"The Power of Talking to Your Baby"
Throughout the day, my toddler and I chat about her interests (currently: carrot sticks, wearing Daddy's shoes, and the giraffe toothbrush holder on our bathroom mirror), but I've often wondered how much our talks really matter.
Quite a bit, as it turns out. According to research done back in the early '90s by Betty Hart and Todd R. Risley at the University of Kansas:
...the greater the number of words children heard from their parents or caregivers before they were 3, the higher their IQ and the better they did in school.
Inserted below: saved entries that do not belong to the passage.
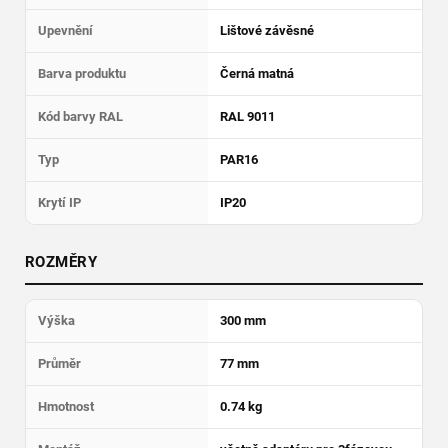
Upevnění
Lištové závěsné
Barva produktu
Černá matná
Kód barvy RAL
RAL 9011
Typ
PAR16
Krytí IP
IP20
ROZMĚRY
Výška
300 mm
Průměr
77 mm
Hmotnost
0.74 kg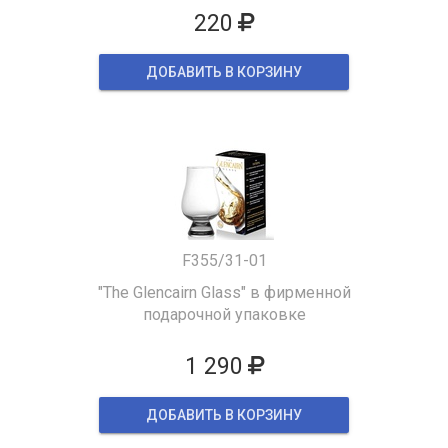
220
ДОБАВИТЬ В КОРЗИНУ
F355/31-01
"The Glencairn Glass" в фирменной
подарочной упаковке
1 290
ДОБАВИТЬ В КОРЗИНУ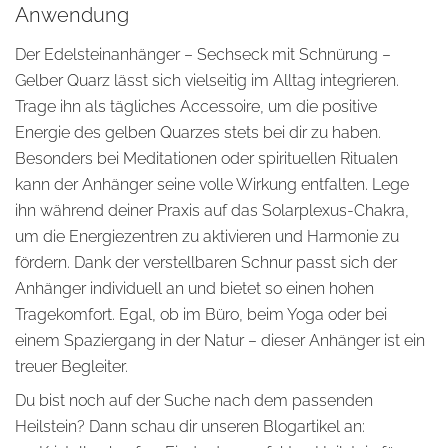
Anwendung
Der Edelsteinanhänger – Sechseck mit Schnürung –
Gelber Quarz lässt sich vielseitig im Alltag integrieren.
Trage ihn als tägliches Accessoire, um die positive
Energie des gelben Quarzes stets bei dir zu haben.
Besonders bei Meditationen oder spirituellen Ritualen
kann der Anhänger seine volle Wirkung entfalten. Lege
ihn während deiner Praxis auf das Solarplexus-Chakra,
um die Energiezentren zu aktivieren und Harmonie zu
fördern. Dank der verstellbaren Schnur passt sich der
Anhänger individuell an und bietet so einen hohen
Tragekomfort. Egal, ob im Büro, beim Yoga oder bei
einem Spaziergang in der Natur – dieser Anhänger ist ein
treuer Begleiter.
Du bist noch auf der Suche nach dem passenden
Heilstein? Dann schau dir unseren Blogartikel an:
Motivated by this type of data, the city of Providence, RI, recently received a $5 million grant to train pregnant mothers in the art of family conversations, as reported by the New York Times on April 10th in "The Power of Talking to Your Baby." The city aims to reduce the disparity between the language abilities of higher- and lower-income children. How big is that difference? The statistics are shocking. Here's what Hart and Risley found:
By age 3, a poor child would have heard 30 million fewer words in his home environment than a child from a professional family.
Broken down further:
Children whose families were on welfare heard about 600 words per hour. Working-class children heard 1,200 words per hour, and children from professional families heard 2,100 words.
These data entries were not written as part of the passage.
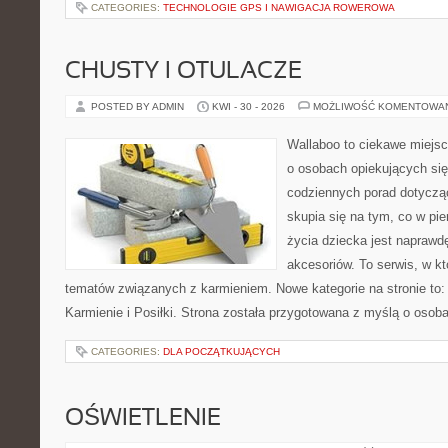
CATEGORIES:
TECHNOLOGIE GPS I NAWIGACJA ROWEROWA
CHUSTY I OTULACZE
POSTED BY ADMIN
KWI - 30 - 2026
MOŻLIWOŚĆ KOMENTOWA
Wallaboo to ciekawe miejsc
o osobach opiekujących się
codziennych porad dotyczą
skupia się na tym, co w pi
życia dziecka jest napraw
akcesoriów. To serwis, w k
tematów związanych z karmieniem. Nowe kategorie na stronie to: K
Karmienie i Posiłki. Strona została przygotowana z myślą o osoba
CATEGORIES:
DLA POCZĄTKUJĄCYCH
OŚWIETLENIE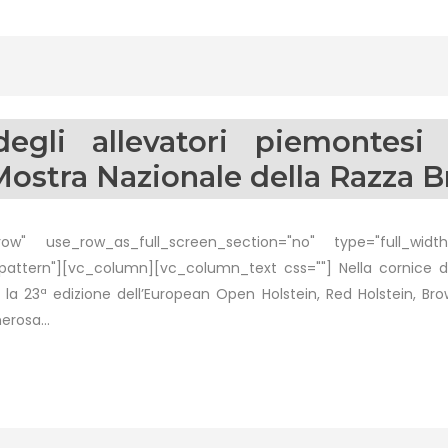
 degli allevatori piemontes
 Mostra Nazionale della Razza 
w" use_row_as_full_screen_section="no" type="full_width"
tern"][vc_column][vc_column_text css=""] Nella cornice di Fi
 la 23ª edizione dell’European Open Holstein, Red Holstein, Br
rosa...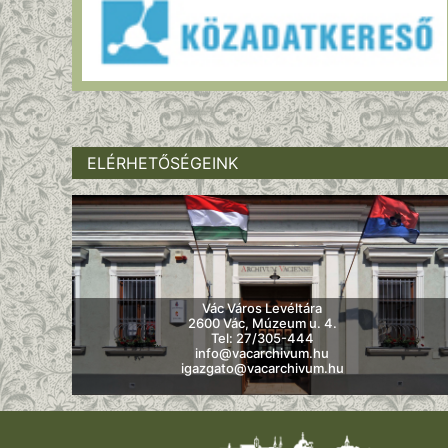
ELÉRHETŐSÉGEINK
Vác Város Levéltára
2600 Vác, Múzeum u. 4.
Tel: 27/305-444
info@vacarchivum.hu
igazgato@vacarchivum.hu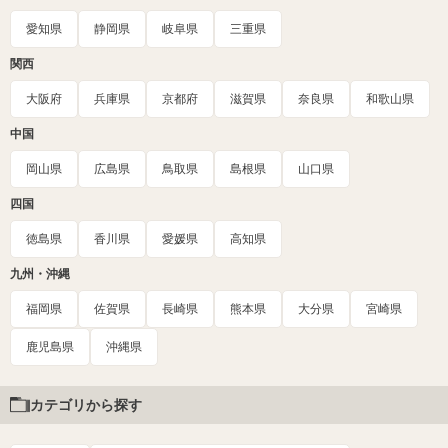
愛知県
静岡県
岐阜県
三重県
関西
大阪府
兵庫県
京都府
滋賀県
奈良県
和歌山県
中国
岡山県
広島県
鳥取県
島根県
山口県
四国
徳島県
香川県
愛媛県
高知県
九州・沖縄
福岡県
佐賀県
長崎県
熊本県
大分県
宮崎県
鹿児島県
沖縄県
カテゴリから探す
In other words, children on welfare hear about 10 words a minute, working-class children hear about 20, and children from professional families hear about 35.
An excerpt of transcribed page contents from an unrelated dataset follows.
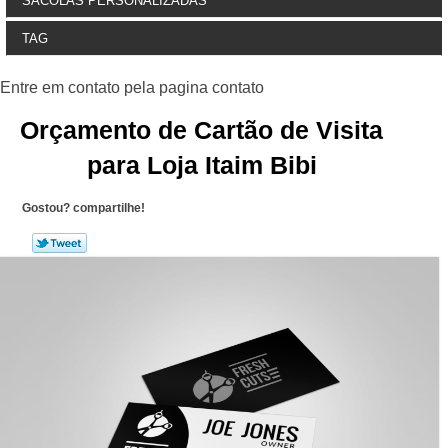
SACOLAS PERSONALIZADAS
TAG
Orçamento de Cartão de Visita
para Loja Itaim Bibi
Gostou? compartilhe!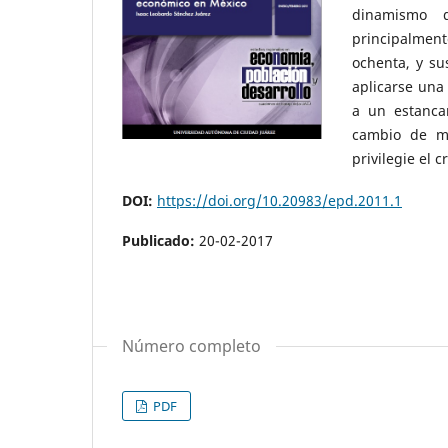
dinamismo d
principalmen
ochenta, y su
aplicarse una
a un estancam
cambio de m
privilegie el 
DOI:
https://doi.org/10.20983/epd.2011.1
Publicado:
20-02-2017
Número completo
PDF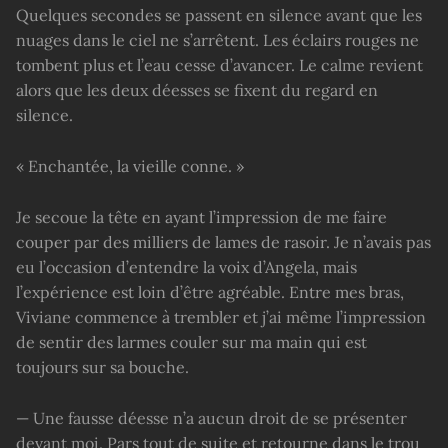
Quelques secondes se passent en silence avant que les
nuages dans le ciel ne s’arrêtent. Les éclairs rouges ne
tombent plus et l’eau cesse d’avancer. Le calme revient
alors que les deux déesses se fixent du regard en
silence.
« Enchantée, la vieille conne. »
Je secoue la tête en ayant l’impression de me faire
couper par des milliers de lames de rasoir. Je n’avais pas
eu l’occasion d’entendre la voix d’Angela, mais
l’expérience est loin d’être agréable. Entre mes bras,
Viviane commence à trembler et j’ai même l’impression
de sentir des larmes couler sur ma main qui est
toujours sur sa bouche.
— Une fausse déesse n’a aucun droit de se présenter
devant moi. Pars tout de suite et retourne dans le trou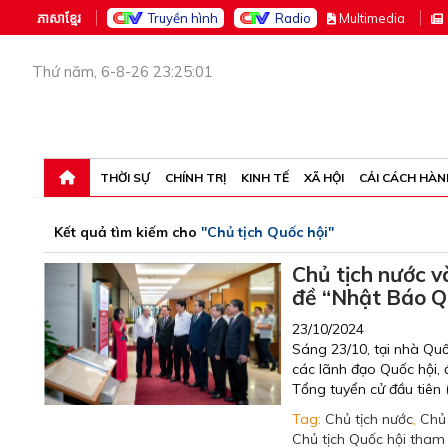
ភាសាខ្មែរ
Truyền hình
Radio
M
ultimedia
Thứ năm, 6-8-26 23:25:01
THỜI SỰ
CHÍNH TRỊ
KINH TẾ
XÃ HỘI
CẢI CÁCH HÀN
Kết quả tìm kiếm cho
"Chủ tịch Quốc hội"
Chủ tịch nước v
đề “Nhật Báo Q
23/10/2024
Sáng 23/10, tại nhà Qu
các lãnh đạo Quốc hội, 
Tổng tuyển cử đầu tiên 
Tag:
Chủ tịch nước
,
Chủ 
Chủ tịch Quốc hội tham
(Complicating the issue is Hart and Risley's finding that children's language abilities "level off" when children reach their parents' level of linguistic competency. I'm still mulling over the implications of that finding.)
The Times article is worth a read, especially if you'd like more information about planned efforts in Providence. In terms of parenting advice, here, for me, were the takeaways:
Keep in mind that research also shows that parents tend to talk to girls more than boys. Make sure you're actively engaging your son(s) in conversation.
TV is not an adequate substitute for human interaction. According to the Hart and Risley study, "TV talk not only didn't help, it was detrimental."
If you have a nanny or another caregiver for your young child, make sure he or she understands the importance of frequent language interaction.
Above all, talk with your children. Sure, toys are fun, but the words you share with your children may turn out to be the greatest gifts you could give them.
If you're interested in reading more about Hart and Risley's findings, the book they co-authored is Meaningful Differences in the Everyday Experience of Young American Children.